> _Exercise_: Could you set down the lines from the first line of the entries below through the line with "(239, 779) none -> [929,224,1033,249] 転職して", exactly and with no pictures?

[Items listed in a dataset]
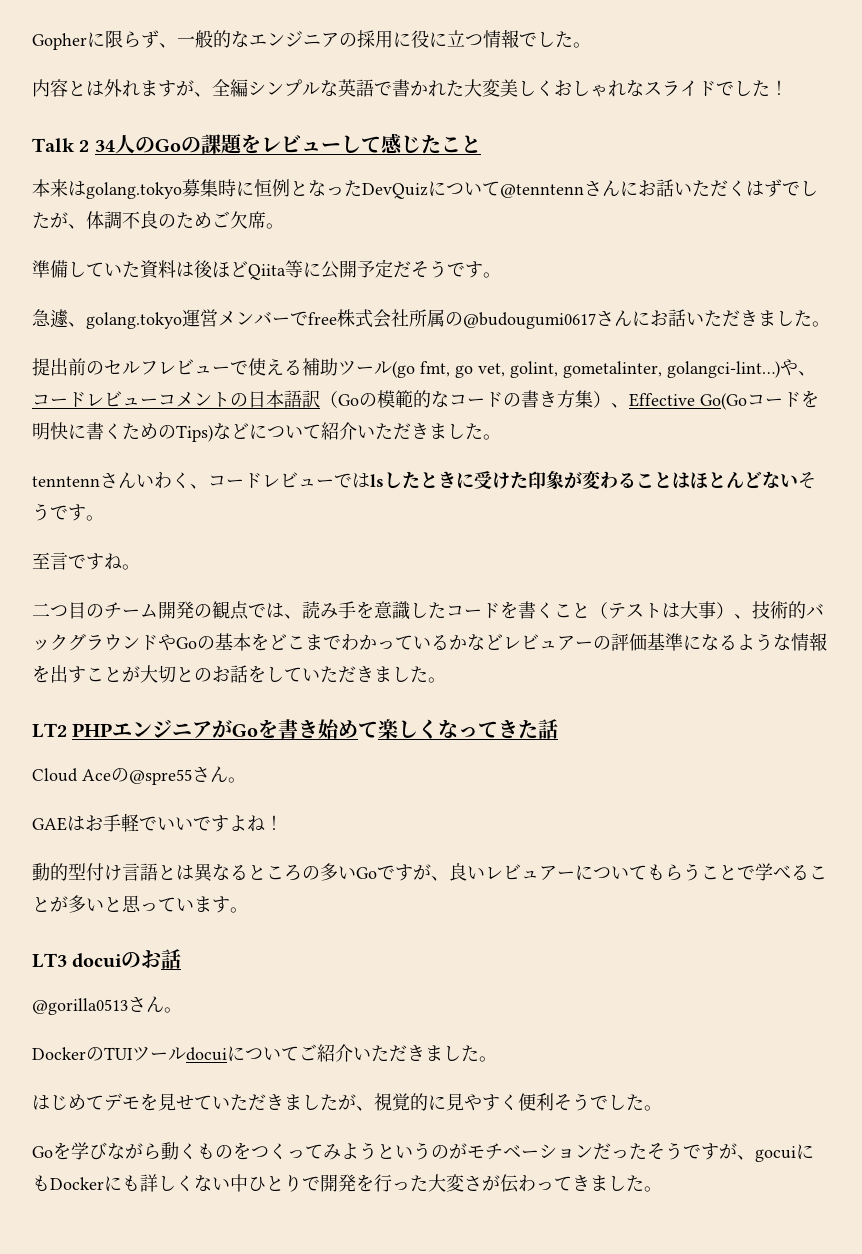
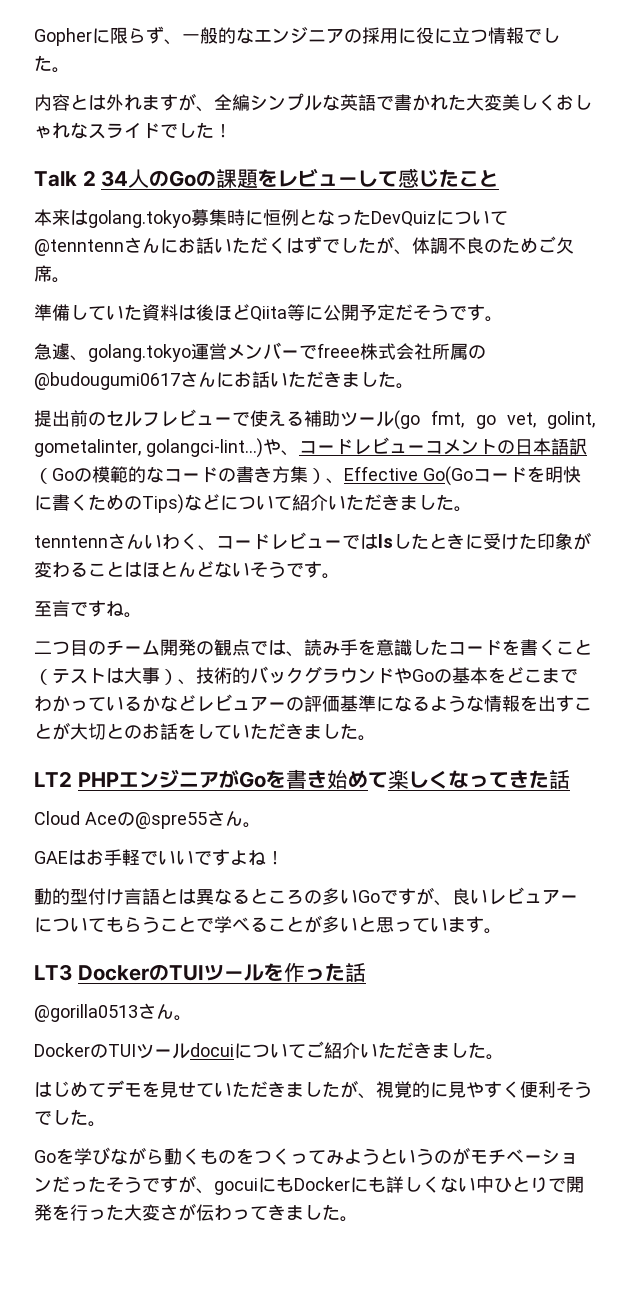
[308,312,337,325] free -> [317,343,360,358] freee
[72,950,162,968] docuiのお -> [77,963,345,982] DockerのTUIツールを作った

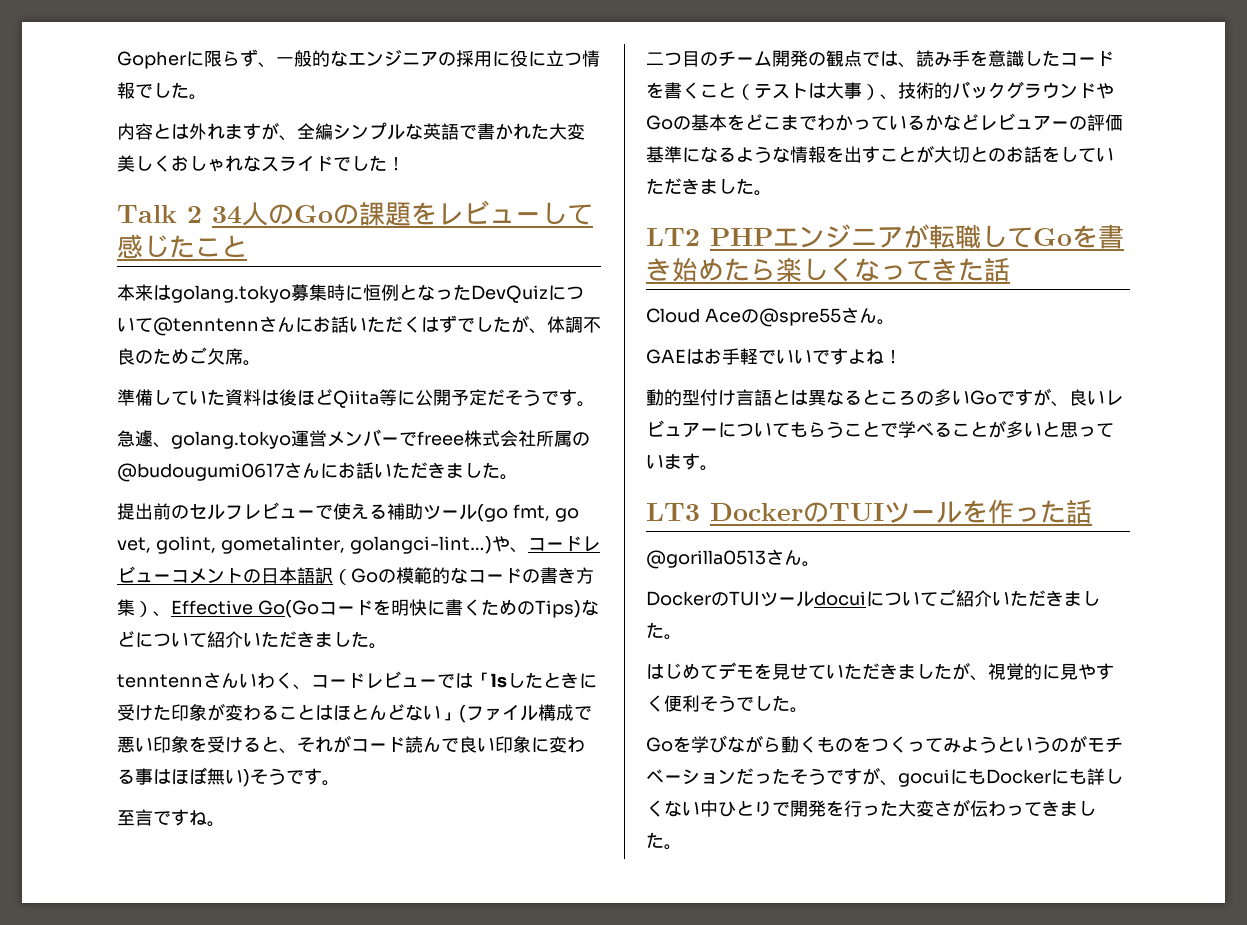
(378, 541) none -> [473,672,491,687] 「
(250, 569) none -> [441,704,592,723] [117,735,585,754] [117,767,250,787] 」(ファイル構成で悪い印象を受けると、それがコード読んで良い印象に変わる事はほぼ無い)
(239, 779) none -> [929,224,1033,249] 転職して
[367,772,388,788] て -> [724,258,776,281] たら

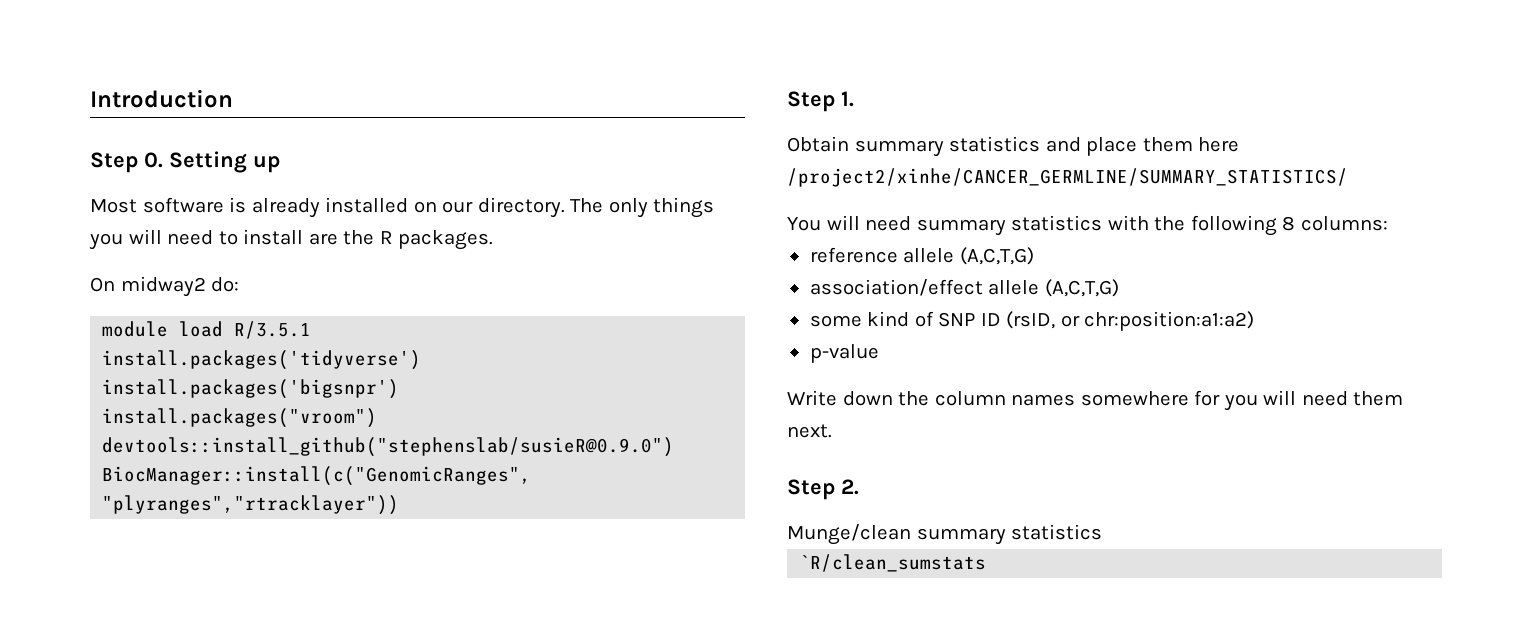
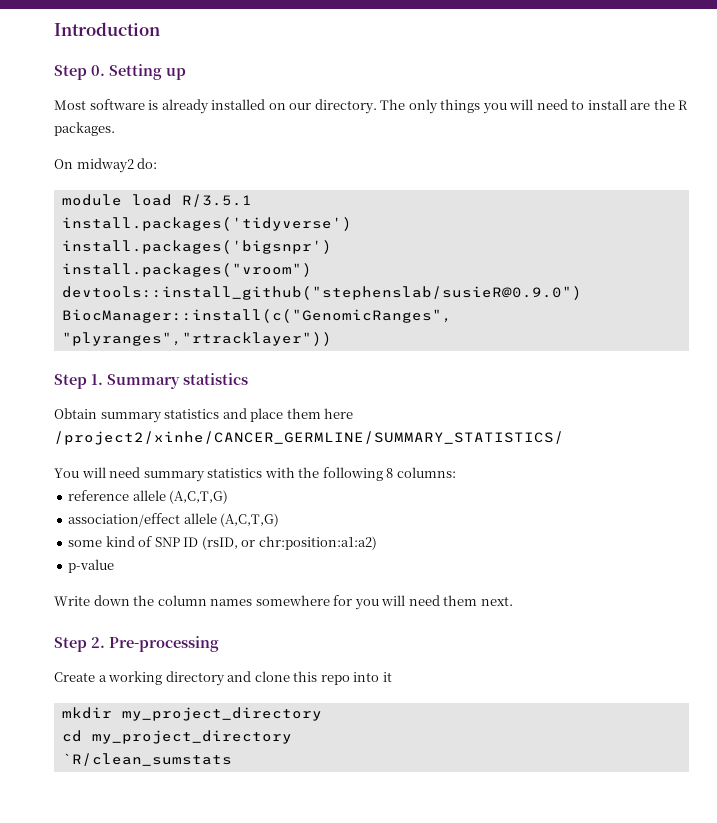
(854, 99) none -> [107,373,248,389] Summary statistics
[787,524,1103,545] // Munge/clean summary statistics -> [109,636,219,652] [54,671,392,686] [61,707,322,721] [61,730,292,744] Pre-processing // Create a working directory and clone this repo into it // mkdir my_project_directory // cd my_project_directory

> _Exercise response_:
[308,312,337,325] free -> [317,343,360,358] freee
[72,950,162,968] docuiのお -> [77,963,345,982] DockerのTUIツールを作った

(378, 541) none -> [473,672,491,687] 「
(250, 569) none -> [441,704,592,723] [117,735,585,754] [117,767,250,787] 」(ファイル構成で悪い印象を受けると、それがコード読んで良い印象に変わる事はほぼ無い)
(239, 779) none -> [929,224,1033,249] 転職して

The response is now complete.